Job. Copy the material word for word, from its beginning through the line that contains "वणी नगरपालिकेत विरोधी", including both ends. Leave out the pictures.

Supplied records.
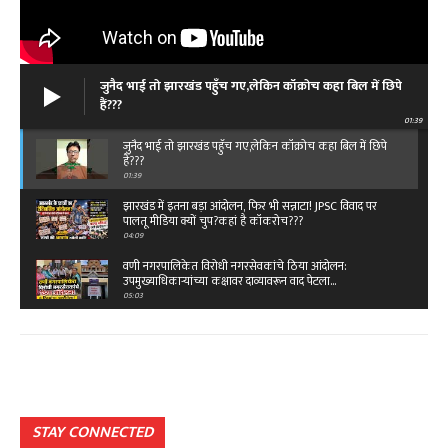
जुनैद भाई तो झारखंड पहुँच गए,लेकिन कॉक्रोच कहा बिल में छिपे
हैं???
01:39
जुनैद भाई तो झारखंड पहुँच गए,लेकिन कॉक्रोच कहा बिल में छिपे
हैं???
01:39
झारखंड में इतना बड़ा आंदोलन, फिर भी सन्नाटा! JPSC विवाद पर
पालतू मीडिया क्यों चुप?कहां है कॉकरोच???
04:09
वणी नगरपालिकेत विरोधी नगरसेवकांचे ठिया आंदोलन:
उपमुख्याधिकाऱ्यांच्या कक्षावर दाव्यावरून वाद पेटला...
05:03
बेंगलारुत राष्ट्रीय ओबीसी महासंघाचे ११ वे राष्ट्रीय
महाअधिवेशन,विजय पिदुरकर यांच्या नेतृत्वात टीम…
02:49
क्या है रफी साहब के आखिरी गीत की कहानी...तू कहीं आसपास
है दोस्त…
03:45
STAY CONNECTED
क्या है रफी साहब के आखिरी गीत की कहानी...तू कहीं आसपास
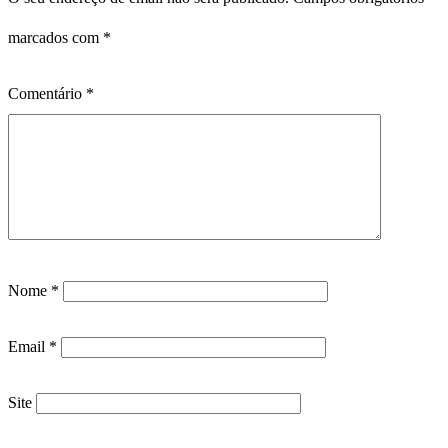
marcados com
*
Comentário
*
Nome
*
Email
*
Site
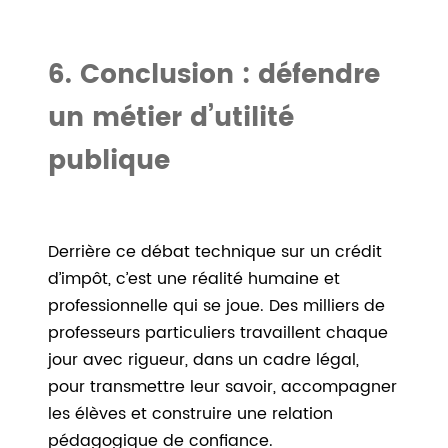
6. Conclusion : défendre
un métier d’utilité
publique
Derrière ce débat technique sur un crédit
d’impôt, c’est une réalité humaine et
professionnelle qui se joue. Des milliers de
professeurs particuliers travaillent chaque
jour avec rigueur, dans un cadre légal,
pour transmettre leur savoir, accompagner
les élèves et construire une relation
pédagogique de confiance.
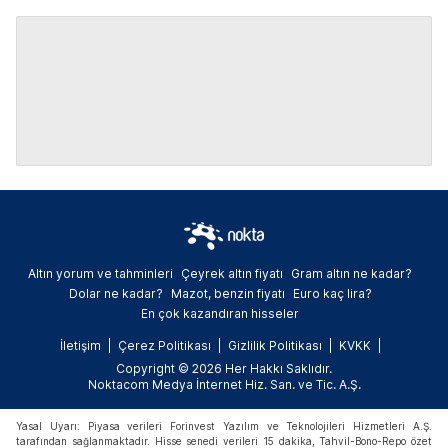
Altın yorum ve tahminleri
Çeyrek altın fiyatı
Gram altın ne kadar?
Dolar ne kadar?
Mazot, benzin fiyatı
Euro kaç lira?
En çok kazandıran hisseler
İletişim
Çerez Politikası
Gizlilik Politikası
KVKK
Copyright © 2026 Her Hakkı Saklıdır.
Noktacom Medya İnternet Hiz. San. ve Tic. A.Ş.
Yasal Uyarı: Piyasa verileri Forinvest Yazılım ve Teknolojileri Hizmetleri A.Ş.
tarafından sağlanmaktadır. Hisse senedi verileri 15 dakika, Tahvil-Bono-Repo özet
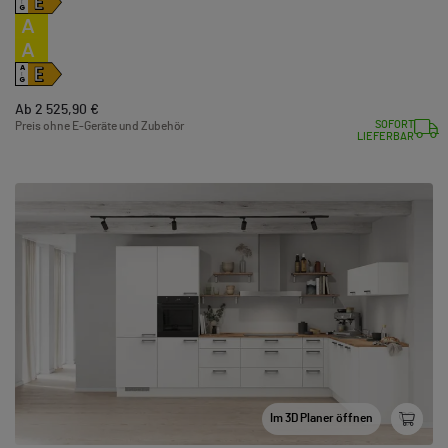
E
↑
G
A
A
E
A
↑
G
Ab 2 525,90 €
SOFORT
Preis ohne E-Geräte und Zubehör
LIEFERBAR
Im 3D Planer öffnen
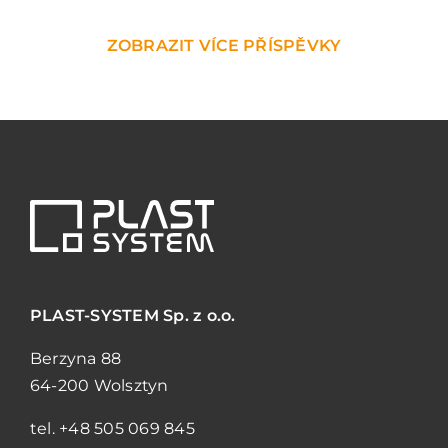
ZOBRAZIT VÍCE PŘÍSPĚVKY
PLAST-SYSTEM
Sp. z o.o.
Berzyna 88
64-200 Wolsztyn
tel.
+48 505 069 845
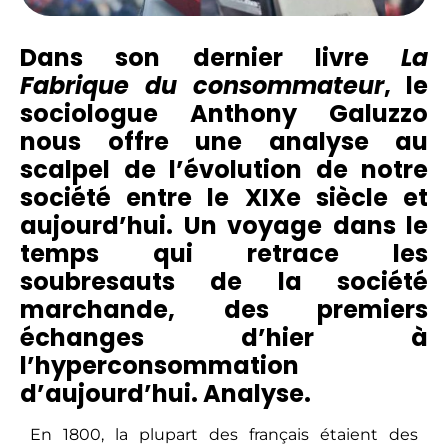
Dans son dernier livre
La
Fabrique du consommateur
, le
sociologue Anthony Galuzzo
nous offre une analyse au
scalpel de l’évolution de notre
société entre le XIXe siècle et
aujourd’hui. Un voyage dans le
temps qui retrace les
soubresauts de la société
marchande, des premiers
échanges d’hier à
l’hyperconsommation
d’aujourd’hui. Analyse.
En 1800, la plupart des français étaient des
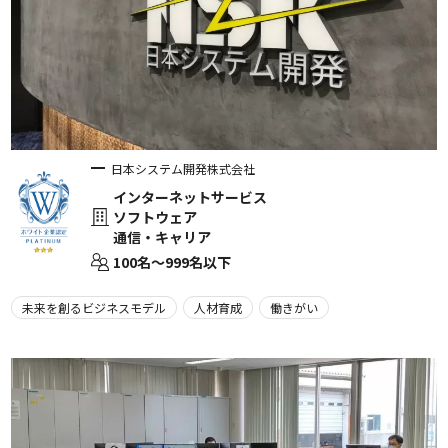
日本システム開発株式会社
インターネットサービス
ソフトウェア
通信・キャリア
100名〜999名以下
未来を創るビジネスモデル
人材育成
働きがい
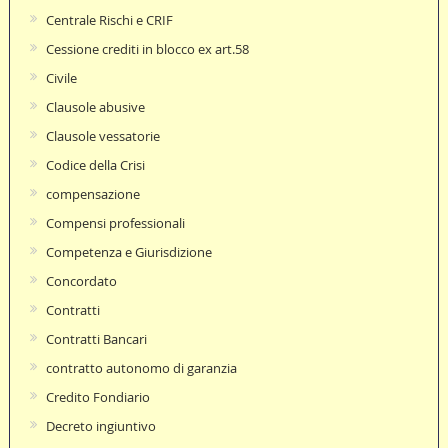
Centrale Rischi e CRIF
Cessione crediti in blocco ex art.58
Civile
Clausole abusive
Clausole vessatorie
Codice della Crisi
compensazione
Compensi professionali
Competenza e Giurisdizione
Concordato
Contratti
Contratti Bancari
contratto autonomo di garanzia
Credito Fondiario
Decreto ingiuntivo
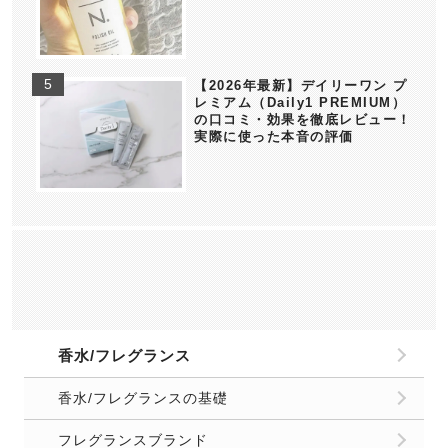
【2026年最新】デイリーワン プ
レミアム（Daily1 PREMIUM）
の口コミ・効果を徹底レビュー！
実際に使った本音の評価
香水/フレグランス
香水/フレグランスの基礎
フレグランスブランド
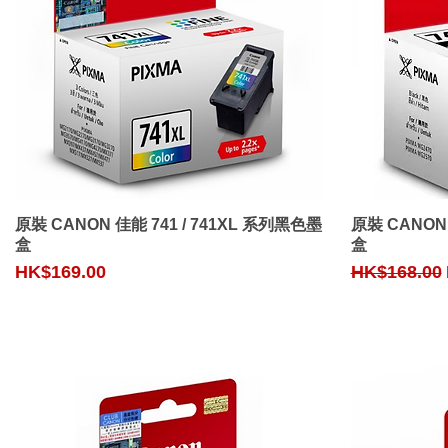
Quick View
原裝 CANON 佳能 741 / 741XL 系列黑色墨
原裝 CANON 
盒
盒
Price
Regular Pri
HK$169.00
HK$168.00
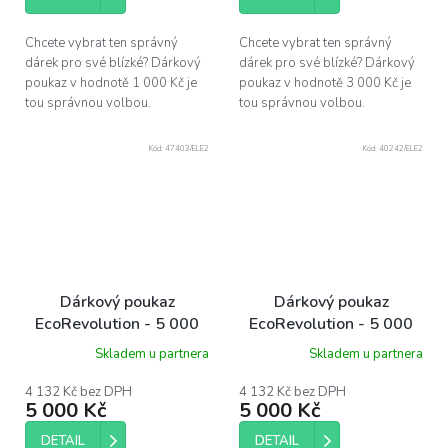
5
hvězdiček.
Chcete vybrat ten správný
Chcete vybrat ten správný
dárek pro své blízké? Dárkový
dárek pro své blízké? Dárkový
poukaz v hodnotě 1 000 Kč je
poukaz v hodnotě 3 000 Kč je
tou správnou volbou.
tou správnou volbou.
Kód:
47403/ELE2
Kód:
40242/ELE2
Dárkový poukaz
Dárkový poukaz
EcoRevolution - 5 000
EcoRevolution - 5 000
Kč
Kč
Skladem u partnera
Skladem u partnera
4 132 Kč bez DPH
4 132 Kč bez DPH
5 000 Kč
5 000 Kč
DETAIL
DETAIL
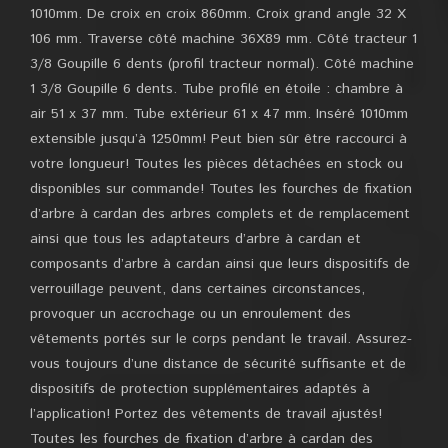
1010mm. De croix en croix 860mm. Croix grand angle 32 X
106 mm. Traverse côté machine 36X89 mm. Côté tracteur 1
3/8 Goupille 6 dents (profil tracteur normal). Côté machine
1 3/8 Goupille 6 dents. Tube profilé en étoile : chambre à
air 51 x 37 mm. Tube extérieur 61 x 47 mm. Inséré 1010mm
extensible jusqu’à 1250mm! Peut bien sûr être raccourci à
votre longueur! Toutes les pièces détachées en stock ou
disponibles sur commande! Toutes les fourches de fixation
d’arbre à cardan des arbres complets et de remplacement
ainsi que tous les adaptateurs d’arbre à cardan et
composants d’arbre à cardan ainsi que leurs dispositifs de
verrouillage peuvent, dans certaines circonstances,
provoquer un accrochage ou un enroulement des
vêtements portés sur le corps pendant le travail. Assurez-
vous toujours d’une distance de sécurité suffisante et de
dispositifs de protection supplémentaires adaptés à
l’application! Portez des vêtements de travail ajustés!
Toutes les fourches de fixation d’arbre à cardan des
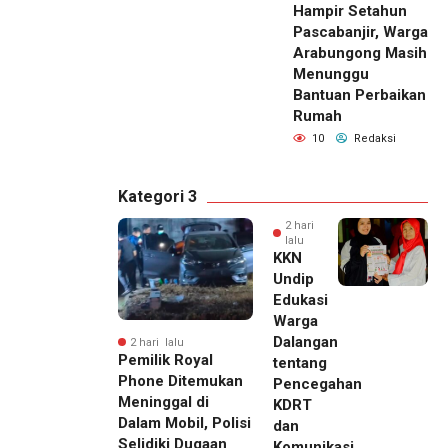
Hampir Setahun
Pascabanjir, Warga
Arabungong Masih
Menunggu
Bantuan Perbaikan
Rumah
10
Redaksi
Kategori 3
2 hari
lalu
KKN
Undip
Edukasi
Warga
Dalangan
2 hari lalu
Pemilik Royal
tentang
Phone Ditemukan
Pencegahan
Meninggal di
KDRT
Dalam Mobil, Polisi
dan
Selidiki Dugaan
Komunikasi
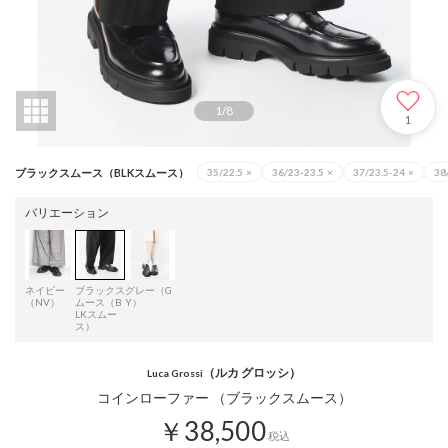
1
/
8
1
ブラックスムース（BLKスムース）
35/22.5
×
36/23-23.5
×
37/23.5-24
×
38
バリエーション
ネイビー
ブラックス
グレー（G
（NV）
ムース（B
Y）
LKスムー
ス）
（ルカ グロッシ）
Luca Grossi
コインローファー （ブラックスムース）
￥38,500
税込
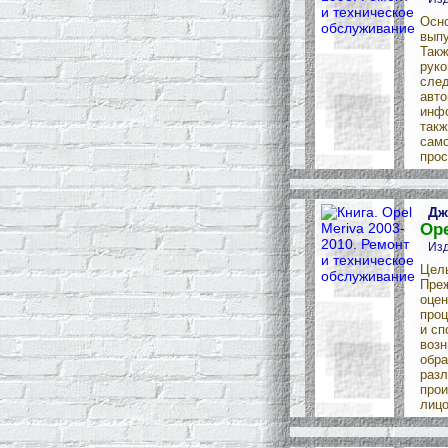
Осно
выпу
Такж
руко
след
авто
инфо
такж
само
прос
Дж
Ope
Изд
Цель
Преж
оцен
проц
и сп
возн
обра
разл
прои
лицо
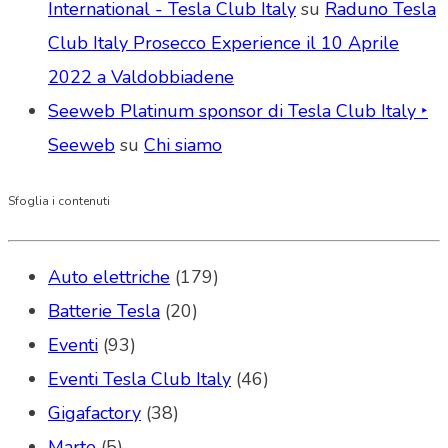
International - Tesla Club Italy
su
Raduno Tesla
Club Italy Prosecco Experience il 10 Aprile
2022 a Valdobbiadene
Seeweb Platinum sponsor di Tesla Club Italy ‣
Seeweb
su
Chi siamo
Sfoglia i contenuti
Auto elettriche
(179)
Batterie Tesla
(20)
Eventi
(93)
Eventi Tesla Club Italy
(46)
Gigafactory
(38)
Marte
(5)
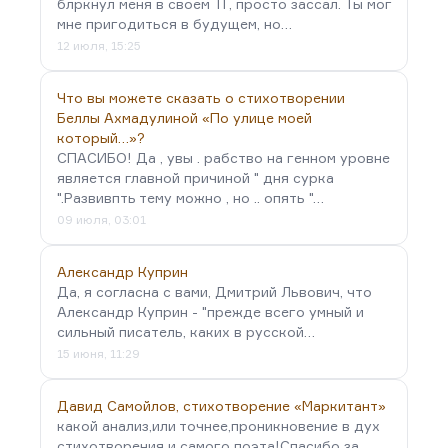
блркнул меня в своём ТГ, просто зассал. Ты мог
мне пригодиться в будущем, но…
12 июля, 15:25
Что вы можете сказать о стихотворении
Беллы Ахмадулиной «По улице моей
который…»?
СПАСИБО! Да , увы . рабство на генном уровне
является главной причиной " дня сурка
".Развивпть тему можно , но .. опять "…
09 июля, 03:01
Александр Куприн
Да, я согласна с вами, Дмитрий Львович, что
Александр Куприн - "прежде всего умный и
сильный писатель, каких в русской…
15 июня, 11:29
Давид Самойлов, стихотворение «Маркитант»
какой анализ,или точнее,проникновение в дух
стихотворения и самого поэта!Спасибо за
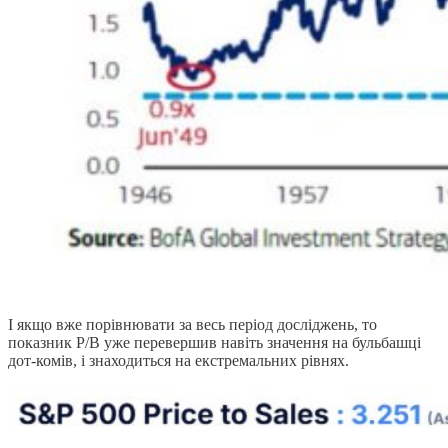
І якщо вже порівнювати за весь період досліджень, то
показник P/B уже перевершив навіть значення на бульбашці
дот-комів, і знаходиться на екстремальних рівнях.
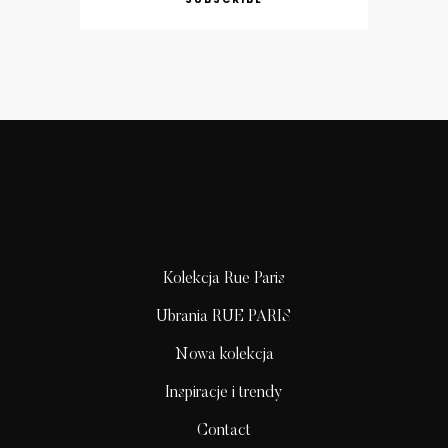
Kolekcja Rue Paris
Ubrania RUE PARIS
Nowa kolekcja
Inspiracje i trendy
Contact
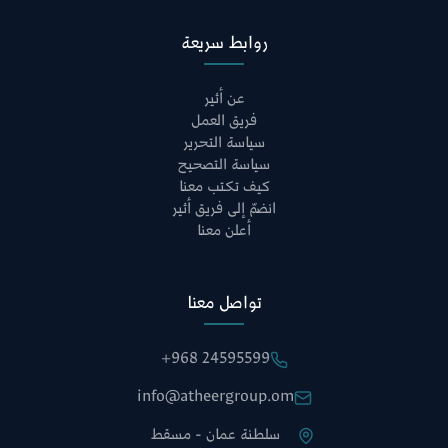
روابط سريعة
عن أثير
فريق العمل
سياسة التحرير
سياسة التصحيح
كيف تكتب معنا
انضمّ إلى فريق أثير
أعلن معنا
تواصل معنا
+968 24595599
info@atheergroup.om
سلطنة عمان - مسقط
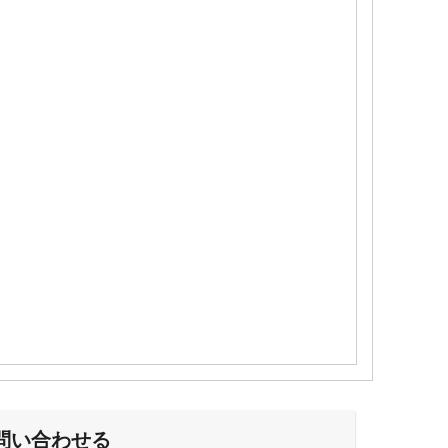
問い合わせる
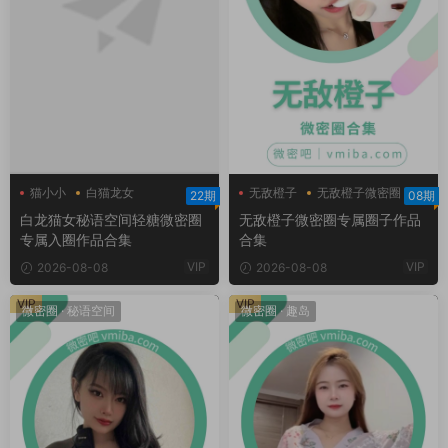
猫小小
白猫龙女
无敌橙子
无敌橙子微密圈
22期
08期
白猫龙女轻糖乐园
白龙猫女秘语空间轻糖微密圈
无敌橙子微密圈专属圈子作品
专属入圈作品合集
合集
VIP
VIP
2026-08-08
2026-08-08
VIP
VIP
微密圈
·
秘语空间
微密圈
·
趣岛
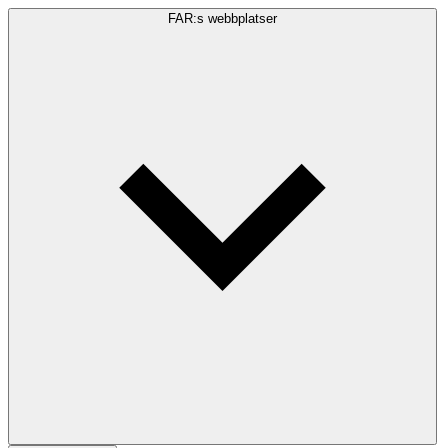
FAR:s webbplatser
Sökfråga
Sök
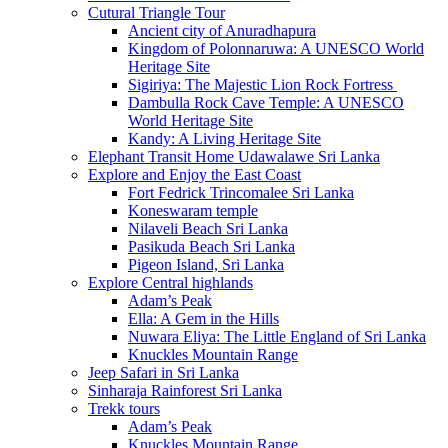
Cutural Triangle Tour
Ancient city of Anuradhapura
Kingdom of Polonnaruwa: A UNESCO World
Heritage Site
Sigiriya: The Majestic Lion Rock Fortress
Dambulla Rock Cave Temple: A UNESCO
World Heritage Site
Kandy: A Living Heritage Site
Elephant Transit Home Udawalawe Sri Lanka
Explore and Enjoy the East Coast
Fort Fedrick Trincomalee Sri Lanka
Koneswaram temple
Nilaveli Beach Sri Lanka
Pasikuda Beach Sri Lanka
Pigeon Island, Sri Lanka
Explore Central highlands
Adam’s Peak
Ella: A Gem in the Hills
Nuwara Eliya: The Little England of Sri Lanka
Knuckles Mountain Range
Jeep Safari in Sri Lanka
Sinharaja Rainforest Sri Lanka
Trekk tours
Adam’s Peak
Knuckles Mountain Range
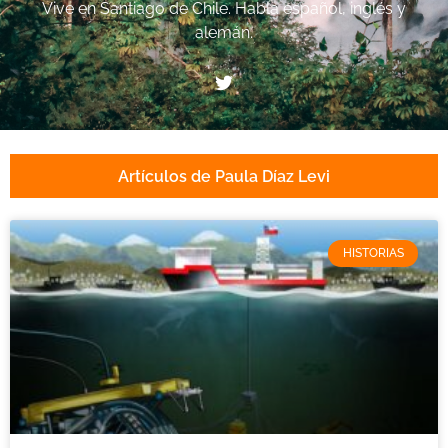
Vive en Santiago de Chile. Habla español, inglés y
alemán.
Artículos de Paula Díaz Levi
HISTORIAS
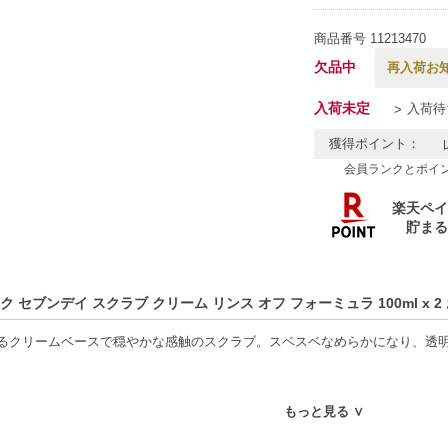
商品番号
11213470
欠品中
再入荷お
入荷未定
入荷待
獲得ポイント：
会員ランクとポイ
ク セブンデイ スクラブ クリーム リンス オフ フォーミュラ 100ml x 
るクリームベースで穏やかな感触のスクラブ。スベスベなめらかになり、透
好適品】
もっと見る ∨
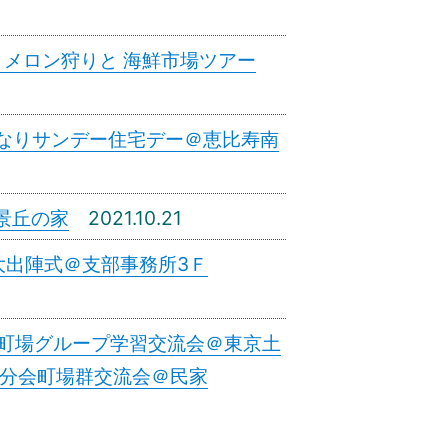
 メロン狩りと 海鮮市場ツアー
おとなりサンデー住宅デー＠恵比寿南
＠景丘の家
2021.10.21
拡大出陣式＠支部事務所3Ｆ
日 町場グループ学習交流会＠東京土
南部分会町場群交流会＠民家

Problem solution.
जुनैद भाई तो झारखंड पहुँच गए,लेकिन कॉक्रोच कहा बिल में छिपे
हैं???
01:39
जुनैद भाई तो झारखंड पहुँच गए,लेकिन कॉक्रोच कहा बिल में छिपे
हैं???
01:39
झारखंड में इतना बड़ा आंदोलन, फिर भी सन्नाटा! JPSC विवाद पर
पालतू मीडिया क्यों चुप?कहां है कॉकरोच???
04:09
वणी नगरपालिकेत विरोधी नगरसेवकांचे ठिया आंदोलन:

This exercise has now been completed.